Sunday, December 28, 2014

And Then There Were None

I have no particular dislike of Agatha Christie's work, but at the same time I know there are people out there who are much more actively fans of her material than I am. So they'd probably be able to do a much better post on the 1945 film version of And Then There Were None, which is airing tomorrow morning at 9:00 AM on TCM.

The movie starts with several strangers all taking a boat to an isolated island, where all of them have been invited to a party at the only house on the island. The boat is also the only way to and from the island, so they're going to be stuck there for the entire weekend. Now, it transpires that none of them actually know the man who invited them there, so you have to wonder why they all agreed to come. The obvious guess is blackmail, and based on what happens the first evening they're at the place, it seems as though this is a reasonable guess.
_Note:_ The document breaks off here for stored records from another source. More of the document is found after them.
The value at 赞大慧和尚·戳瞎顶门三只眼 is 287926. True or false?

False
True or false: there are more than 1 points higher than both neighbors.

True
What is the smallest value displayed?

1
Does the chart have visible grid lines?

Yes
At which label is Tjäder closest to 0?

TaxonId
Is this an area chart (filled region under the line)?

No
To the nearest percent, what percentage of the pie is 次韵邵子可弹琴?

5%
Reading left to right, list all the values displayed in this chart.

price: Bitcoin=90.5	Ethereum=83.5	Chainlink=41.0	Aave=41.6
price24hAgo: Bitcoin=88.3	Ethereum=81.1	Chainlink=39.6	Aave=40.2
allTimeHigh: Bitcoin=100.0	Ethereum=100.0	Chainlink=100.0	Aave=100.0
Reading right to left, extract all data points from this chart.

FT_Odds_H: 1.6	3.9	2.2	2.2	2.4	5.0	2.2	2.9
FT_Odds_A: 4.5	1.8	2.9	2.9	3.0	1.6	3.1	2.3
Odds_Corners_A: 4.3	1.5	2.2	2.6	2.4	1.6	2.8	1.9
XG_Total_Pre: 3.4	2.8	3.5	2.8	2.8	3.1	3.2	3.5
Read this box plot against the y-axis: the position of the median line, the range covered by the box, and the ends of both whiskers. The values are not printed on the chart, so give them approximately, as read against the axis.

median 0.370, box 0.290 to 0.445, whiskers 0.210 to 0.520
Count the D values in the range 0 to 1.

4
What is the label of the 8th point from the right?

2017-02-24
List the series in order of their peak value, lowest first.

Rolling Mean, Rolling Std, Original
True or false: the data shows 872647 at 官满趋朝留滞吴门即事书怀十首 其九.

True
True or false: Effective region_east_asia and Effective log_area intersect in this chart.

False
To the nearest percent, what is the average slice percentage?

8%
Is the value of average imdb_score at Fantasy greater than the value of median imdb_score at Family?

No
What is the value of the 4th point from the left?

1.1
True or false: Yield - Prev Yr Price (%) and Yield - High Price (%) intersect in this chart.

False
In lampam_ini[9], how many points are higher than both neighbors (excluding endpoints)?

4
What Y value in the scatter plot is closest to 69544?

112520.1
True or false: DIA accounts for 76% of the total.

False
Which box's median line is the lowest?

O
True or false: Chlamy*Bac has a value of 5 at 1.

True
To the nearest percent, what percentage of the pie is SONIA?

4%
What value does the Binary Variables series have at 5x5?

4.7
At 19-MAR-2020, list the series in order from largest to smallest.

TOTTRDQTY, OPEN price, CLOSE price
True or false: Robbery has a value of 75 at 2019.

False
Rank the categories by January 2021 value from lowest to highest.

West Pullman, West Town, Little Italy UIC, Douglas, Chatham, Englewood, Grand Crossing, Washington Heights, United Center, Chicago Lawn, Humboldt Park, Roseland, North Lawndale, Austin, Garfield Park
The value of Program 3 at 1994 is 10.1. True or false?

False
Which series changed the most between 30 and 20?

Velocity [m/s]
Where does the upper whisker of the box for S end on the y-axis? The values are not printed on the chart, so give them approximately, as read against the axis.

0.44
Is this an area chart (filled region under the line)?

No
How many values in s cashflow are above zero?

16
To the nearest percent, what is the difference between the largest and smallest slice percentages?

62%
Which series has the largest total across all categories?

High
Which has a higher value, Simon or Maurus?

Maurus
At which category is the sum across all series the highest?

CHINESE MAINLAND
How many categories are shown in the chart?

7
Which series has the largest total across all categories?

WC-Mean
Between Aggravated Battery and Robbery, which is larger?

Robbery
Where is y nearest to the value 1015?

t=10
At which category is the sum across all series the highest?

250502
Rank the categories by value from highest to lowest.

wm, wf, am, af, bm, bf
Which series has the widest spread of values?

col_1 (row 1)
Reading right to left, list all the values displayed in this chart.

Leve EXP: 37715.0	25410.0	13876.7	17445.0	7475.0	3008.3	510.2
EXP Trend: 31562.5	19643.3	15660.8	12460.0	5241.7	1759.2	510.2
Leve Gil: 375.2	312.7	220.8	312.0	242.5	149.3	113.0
The man who invited them to the island, a mister U. N. Owen (get it, "un-owen"?), left a phonograph record with the instructions that it be played by the two servants, who never met the guy either. On this record, Mr. Own accuses all of the assembled guests of murder, and they're all on this island for their punishment! Needless to say, the assembled houseguests are totally put off by all of this. It doesn't help that the dining room table had a centerpiece of ten little Indians, the subject of the nursery rhyme about how each of them came to an untimely end. It turns out that the guests may have been responsible for anything from wrongful death to manslaughter, but none of them has ever been punished for anything. Until now.

One of the guests, Prince Starloff (Mischa Auer), collapses and dies! Alcoholic doctor Armstrong (Walter Huston), whose crime was performing an operation while drunk, determines that Starloff was... poisoned! And one of the Indian figurines is broken! Even if you haven't read any of Agatha Christie's work, you can guess what happens next. Owen's statement that the assembled guests are going to die one by one seems to come true, as of them wind up dead and figuriens break respectively. The guests start to look for Mr. Owen and, when they can't find him, start to turn on each other, believing that one of them must be the murderer, since there's no other possibility.

Who's the murderer, and how will the last of the ten die? Heaven forfend I reveal that outcome! Now, as I said at the beginning, there are other people who know more about Agatha Christie's work than I do and who say that the ending in the film is not quite the ending in the book. I haven't read the book, so I can't comment on that, although it wouldn't surprise me if the Production Code required some changes. (From what I've read, Murder on the Orient Express couldn't be made until the 1970s because Agatha Christie's ending violated the Production Code six ways from Sunday. The ending of the movie certainly does.) That having been said, what I saw in the movie was well worth watching. There's a cast full of people who mostly didn't quite make it to A list status, but did a lot of supporting work. That works well for a movie like this where you really have an ensemble cast. Barry Fitzgerald, fresh off winning the Oscar for Going My Way, plays a judge who condemned an innocent man; Roland Young plays a police detective who gave false testimony to convict an innocent man; C. Aubrey Smith is a retired general; and Louis Heyward plays an explorer accused of killing natives. The atmosphere is excellent, with this feeling very much like a British movie of the era even though it was made in Hollywood, by a French World War II exile René Clair.